Sagaces críticos de todo el arco ideológico atisban el monstruo convergente en la Crida. Unos con preocupación, otros con maligna alegría. Ayer se dio escasísimo margen a la duda: uy, uy, uy. Si anda como un pato, nada como un pato y grazna como un pato, es Convergència.
Pero la cuestión es ¿qué se quiere decir al traer Convergència a cuento? Aun aceptando que la antigua organización fuera un nido de ratas corruptas, ¿se quiere por ello excluir a sus votantes del independentismo si dicen ser independentistas?
Eso es imposible. La gente vota lo que quiere y quiere independencia. ¿Será entonces que se sospecha que el discurso catalanista de la derecha, tradicionalmente pactista, volverá a serlo? De momento, esta derecha independentista ha probado con hechos la veracidad de sus dichos. Es más, aunque en su ánimo estuviera ceder, que no lo está, la situación creada por la respuesta represiva del Estado no tiene ya retroceso.
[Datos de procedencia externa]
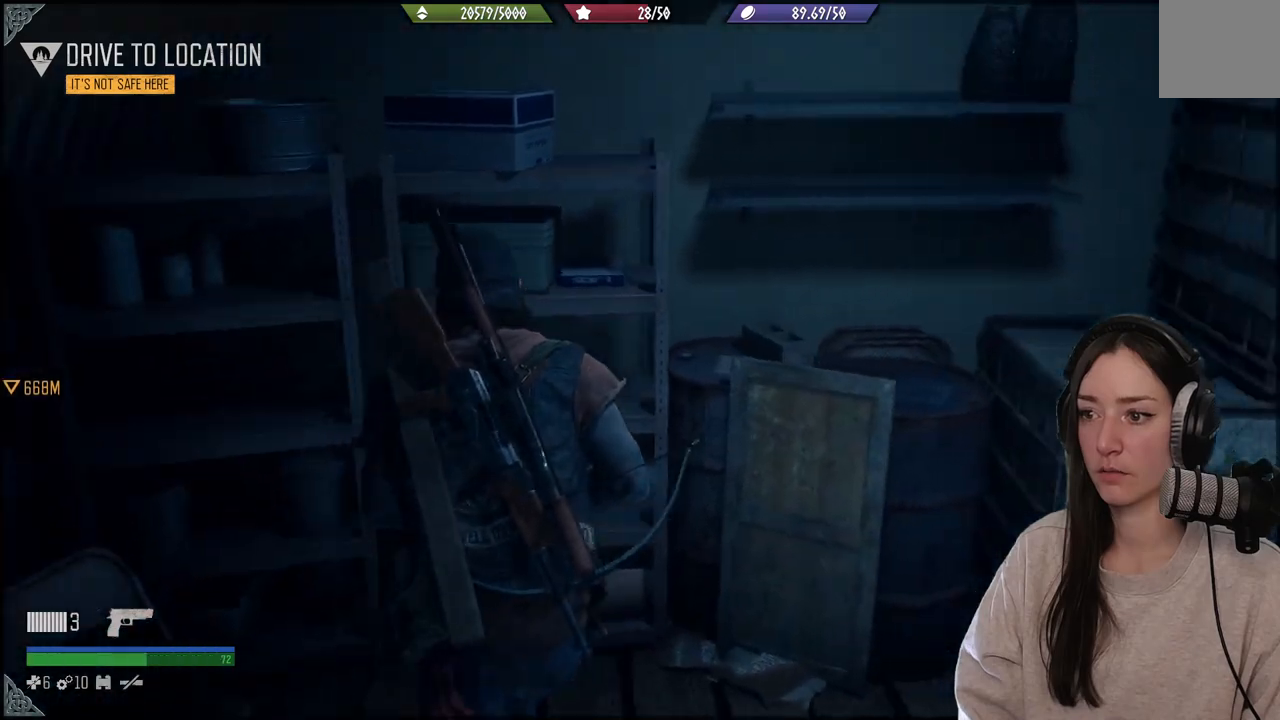
{"buttons": [], "left_stick": "up-right", "right_stick": "right", "events": [[133, "left_stick", "up-right"]]}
Catalunya no puede aceptar esa farsa judicial contra el independentismo y, por supuesto, menos una sentencia condenatoria. El Estado no puede dejar de procesar y condenar, incluso aunque eso sea su suicidio. Catalunya no uede cejar en el camino a la independencia. El Estado no puede aceptarlo. La crudeza de esta ruptura fue el contenido del discurso de Torra ayer.
Dígase que la aparición de un movimiento de este tipo, que se ufana de ser de personas y no de partidos, representa un competidor incómodo en los apoyos electorales, pero no se ponga grauitamente en duda la honorabilidad o fiabilidad de un sector indispensable del independentismo. Porque, además de injusto, es inútil.
El congreso ha aprobado la línea política ya anunciada: la Crida no es un partido, aunque deba pasar por tal por imperativo legal. Nace además con fecha de caducidad: la institución de la República catalana independiente. Se define como organización instrumental y transversal. Pero tan peculiar que su inspirador no ocupa cargo alguno en la organización que ha puesto en marcha, pero sí proyecta en él un factor de liderazgo legitimatorio en la figura de Puigdemont, a quien todos los independentistas, empezando por el accidental presidente de la Generalitat, reconocen como legítimo presidente de la Generalitat. Pueden ustedes llamarlo como quieran: bonapartismo, caudillismo, liderazgo democrático, carisma. Yo me atengo a mi símil gaullista. Es un liderazgo democrático, popular y nacional.
Los partidos acogen la iniciativa con silencio glacial y solo se observa revuelo en la derecha independentista, en donde se dan los previsibles movimientos de corrientes y pareceres.
Cada cual dibuja el escenario de sus preferencias: unos ven un triunfo de la Crida con votos sueltos y procedentes de otros partidos; de unos más que de otros, desde luego. Otros una transferencia del voto conservador a la Crida y un mantenimiento del mapa electoral como está a fecha de hoy.
Pero en una situación en la que la hegemonía del independentismo depende de un puñado de escaños, las decisiones que se adopten en este respecto deben meditarse mucho. Tengo para mí que, en unas elecciones catalanas, el voto indepe será mayoritario y holgadamente mayoritario. Cómo se distribuyan y cómo se expliquen después los resultados, será harina de otro costal.